How to Remove Stop Words in Python

Samyak Jain Feb 02, 2024
  1. Use the NLTK Package to Remove Stop Words in Python
  2. Use the stop-words Package to Remove Stop Words in Python
  3. Use the remove_stpwrds Method in the textcleaner Library to Remove Stop Words in Python
How to Remove Stop Words in Python

Stop words are the commonly used words that are generally ignored by the search engine, such as the, a, an, and more. These words are removed to save space in the database and the processing time. The sentence, There is a snake in my boot without stop words will be just snake boot.

In this tutorial, we will discuss how to remove stop words in Python.

Use the NLTK Package to Remove Stop Words in Python

The nlkt (Natural Language Processing) package can be used to remove stop words from the text in Python. This package contains stop words from many different languages.

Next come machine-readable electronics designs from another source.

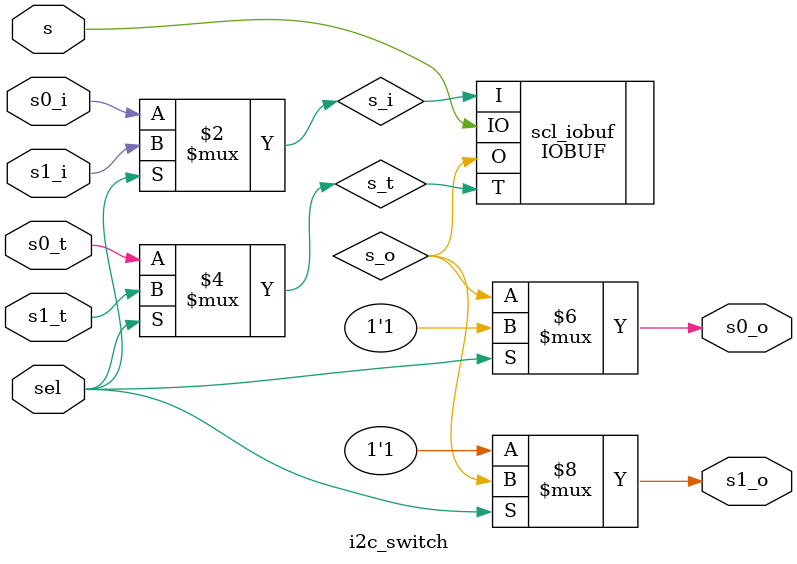
<source format=v>
`timescale 1ns / 1ps

module i2c_switch
(
    input  s0_i,
    output s0_o,
    input  s0_t,

    input  s1_i,
    output s1_o,
    input  s1_t,

    inout  s,
    
    input sel
);

    IOBUF scl_iobuf (.IO(s), .O(s_o), .I(s_i), .T(s_t));

    assign s_i = (sel == 1'b0) ? s0_i : s1_i;
    assign s_t = (sel == 1'b0) ? s0_t : s1_t;
    
    assign s0_o = (sel == 1'b0) ? s_o : 1'b1;
    assign s1_o = (sel == 1'b1) ? s_o : 1'b1;

endmodule

</source>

We can iterate through a list and check if a word is a stop word or not using the list from this library.

For example,

import nltk
from nltk.corpus import stopwords

dataset = ["This", "is", "just", "a", "snake"]
A = [word for word in dataset if word not in stopwords.words("english")]
print(A)

Output:

['This', 'snake']

The following code will show a list of stop words in Python:

import nltk
from nltk.corpus import stopwords

print(stopwords.words("english"))

Output:

{'ourselves', 'hers', 'between', 'yourself', 'but', 'again', 'there', 'about', 'once', 'during', 'out', 'very', 'having', 'with', 'they', 'own', 'an', 'be', 'some', 'for', 'do', 'its', 'yours', 'such', 'into', 'of', 'most', 'itself', 'other', 'off', 'is', 's', 'am', 'or', 'who', 'as', 'from', 'him', 'each', 'the', 'themselves', 'until', 'below', 'are', 'we', 'these', 'your', 'his', 'through', 'don', 'nor', 'me', 'were', 'her', 'more', 'himself', 'this', 'down', 'should', 'our', 'their', 'while', 'above', 'both', 'up', 'to', 'ours', 'had', 'she', 'all', 'no', 'when', 'at', 'any', 'before', 'them', 'same', 'and', 'been', 'have', 'in', 'will', 'on', 'does', 'yourselves', 'then', 'that', 'because', 'what', 'over', 'why', 'so', 'can', 'did', 'not', 'now', 'under', 'he', 'you', 'herself', 'has', 'just', 'where', 'too', 'only', 'myself', 'which', 'those', 'i', 'after', 'few', 'whom', 't', 'being', 'if', 'theirs', 'my', 'against', 'a', 'by', 'doing', 'it', 'how', 'further', 'was', 'here', 'than'} 

Use the stop-words Package to Remove Stop Words in Python

The stop-words package is used to remove stop words from the text in Python. This package contains stop words from many languages like English, Danish, French, Spanish, and more.

For example,

from stop_words import get_stop_words

dataset = ["This", "is", "just", "a", "snake"]
A = [word for word in dataset if word not in get_stop_words("english")]
print(A)

Output:

["This", "just", "snake"]

The above code will filter the dataset by removing all the stop words used in the English language.

Use the remove_stpwrds Method in the textcleaner Library to Remove Stop Words in Python

The remove_stpwrds() method in the textcleaner library is used to remove stop words from the text in Python.

For example,

import textcleaner as tc

dataset = ["This", "is", "just", "a", "snake"]
data = tc.document(dataset)
print(data.remove_stpwrds())

Output:

This
snake